PROBLEM DETAILS —
Return all entries word for word, but drop any images.

THE RECORDS —

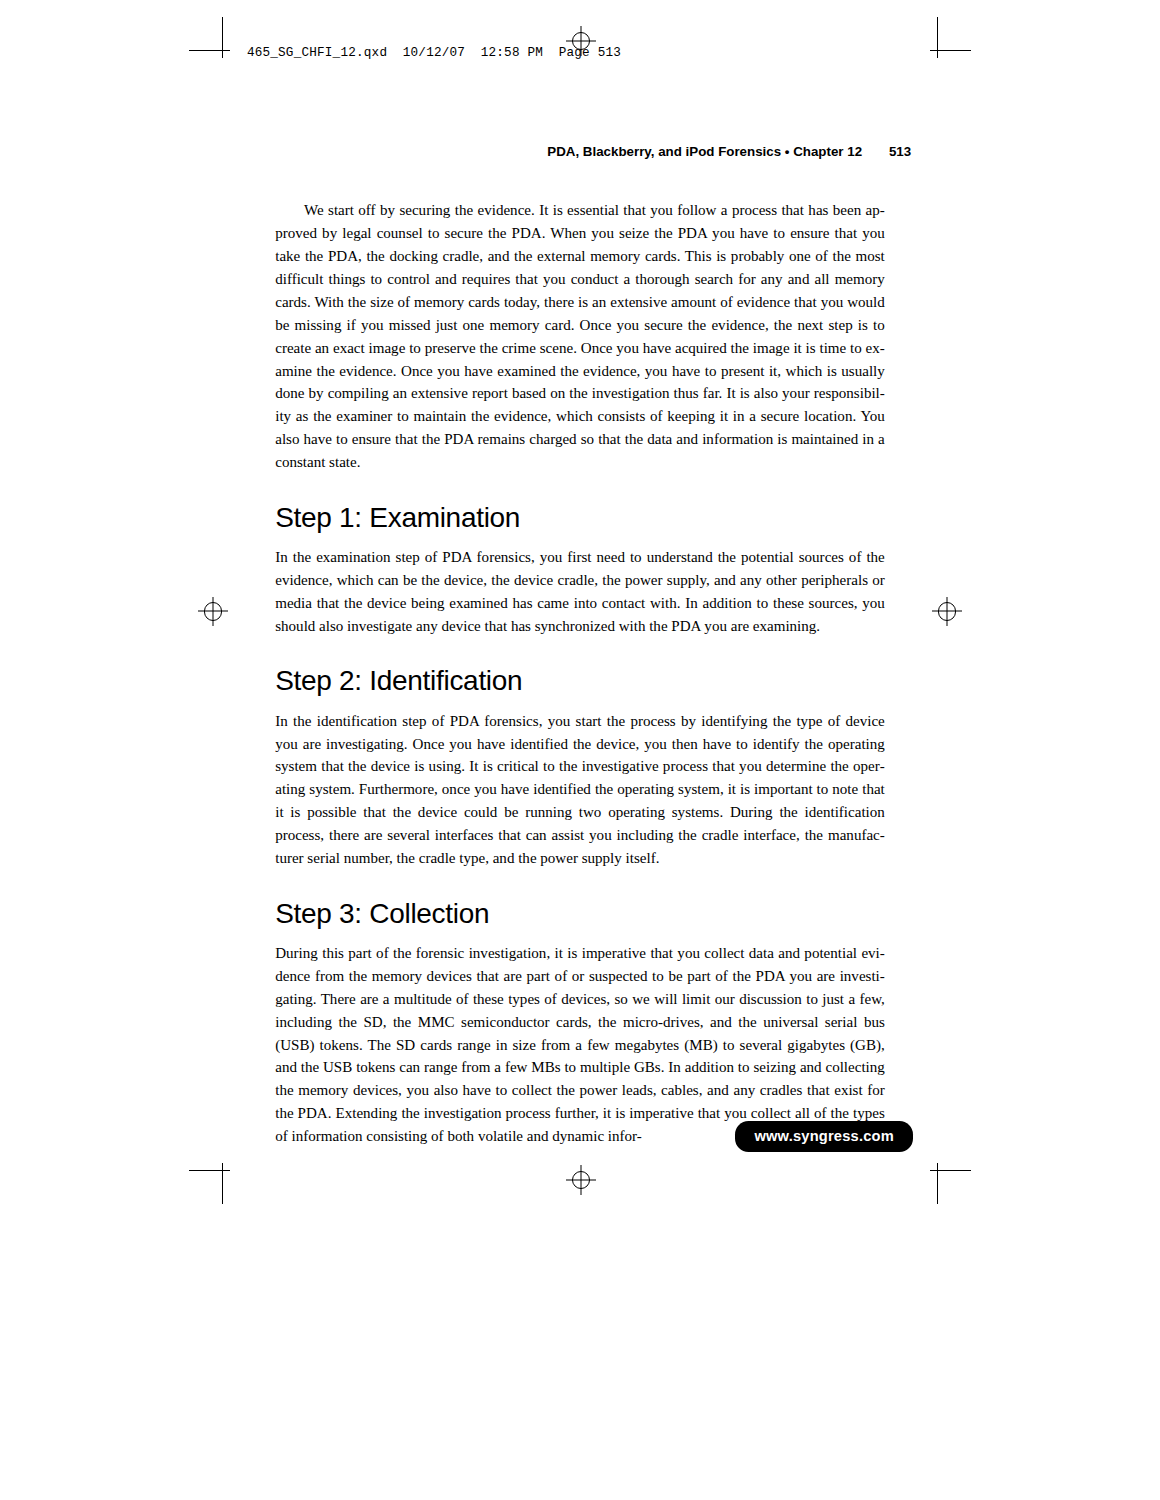465_SG_CHFI_12.qxd 10/12/07 12:58 PM Page 513
PDA, Blackberry, and iPod Forensics • Chapter 12513
We start off by securing the evidence. It is essential that you follow a process that has been approved by legal counsel to secure the PDA. When you seize the PDA you have to ensure that you take the PDA, the docking cradle, and the external memory cards. This is probably one of the most difficult things to control and requires that you conduct a thorough search for any and all memory cards. With the size of memory cards today, there is an extensive amount of evidence that you would be missing if you missed just one memory card. Once you secure the evidence, the next step is to create an exact image to preserve the crime scene. Once you have acquired the image it is time to examine the evidence. Once you have examined the evidence, you have to present it, which is usually done by compiling an extensive report based on the investigation thus far. It is also your responsibility as the examiner to maintain the evidence, which consists of keeping it in a secure location. You also have to ensure that the PDA remains charged so that the data and information is maintained in a constant state.
Step 1: Examination
In the examination step of PDA forensics, you first need to understand the potential sources of the evidence, which can be the device, the device cradle, the power supply, and any other peripherals or media that the device being examined has came into contact with. In addition to these sources, you should also investigate any device that has synchronized with the PDA you are examining.
Step 2: Identification
In the identification step of PDA forensics, you start the process by identifying the type of device you are investigating. Once you have identified the device, you then have to identify the operating system that the device is using. It is critical to the investigative process that you determine the operating system. Furthermore, once you have identified the operating system, it is important to note that it is possible that the device could be running two operating systems. During the identification process, there are several interfaces that can assist you including the cradle interface, the manufacturer serial number, the cradle type, and the power supply itself.
Step 3: Collection
During this part of the forensic investigation, it is imperative that you collect data and potential evidence from the memory devices that are part of or suspected to be part of the PDA you are investigating. There are a multitude of these types of devices, so we will limit our discussion to just a few, including the SD, the MMC semiconductor cards, the micro-drives, and the universal serial bus (USB) tokens. The SD cards range in size from a few megabytes (MB) to several gigabytes (GB), and the USB tokens can range from a few MBs to multiple GBs. In addition to seizing and collecting the memory devices, you also have to collect the power leads, cables, and any cradles that exist for the PDA. Extending the investigation process further, it is imperative that you collect all of the types of information consisting of both volatile and dynamic infor-
www.syngress.com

ANSWER BOX —
465_SG_CHFI_12.qxd 10/12/07 12:58 PM Page 513
PDA, Blackberry, and iPod Forensics • Chapter 12513
We start off by securing the evidence. It is essential that you follow a process that has been approved by legal counsel to secure the PDA. When you seize the PDA you have to ensure that you take the PDA, the docking cradle, and the external memory cards. This is probably one of the most difficult things to control and requires that you conduct a thorough search for any and all memory cards. With the size of memory cards today, there is an extensive amount of evidence that you would be missing if you missed just one memory card. Once you secure the evidence, the next step is to create an exact image to preserve the crime scene. Once you have acquired the image it is time to examine the evidence. Once you have examined the evidence, you have to present it, which is usually done by compiling an extensive report based on the investigation thus far. It is also your responsibility as the examiner to maintain the evidence, which consists of keeping it in a secure location. You also have to ensure that the PDA remains charged so that the data and information is maintained in a constant state.
Step 1: Examination
In the examination step of PDA forensics, you first need to understand the potential sources of the evidence, which can be the device, the device cradle, the power supply, and any other peripherals or media that the device being examined has came into contact with. In addition to these sources, you should also investigate any device that has synchronized with the PDA you are examining.
Step 2: Identification
In the identification step of PDA forensics, you start the process by identifying the type of device you are investigating. Once you have identified the device, you then have to identify the operating system that the device is using. It is critical to the investigative process that you determine the operating system. Furthermore, once you have identified the operating system, it is important to note that it is possible that the device could be running two operating systems. During the identification process, there are several interfaces that can assist you including the cradle interface, the manufacturer serial number, the cradle type, and the power supply itself.
Step 3: Collection
During this part of the forensic investigation, it is imperative that you collect data and potential evidence from the memory devices that are part of or suspected to be part of the PDA you are investigating. There are a multitude of these types of devices, so we will limit our discussion to just a few, including the SD, the MMC semiconductor cards, the micro-drives, and the universal serial bus (USB) tokens. The SD cards range in size from a few megabytes (MB) to several gigabytes (GB), and the USB tokens can range from a few MBs to multiple GBs. In addition to seizing and collecting the memory devices, you also have to collect the power leads, cables, and any cradles that exist for the PDA. Extending the investigation process further, it is imperative that you collect all of the types of information consisting of both volatile and dynamic infor-
www.syngress.com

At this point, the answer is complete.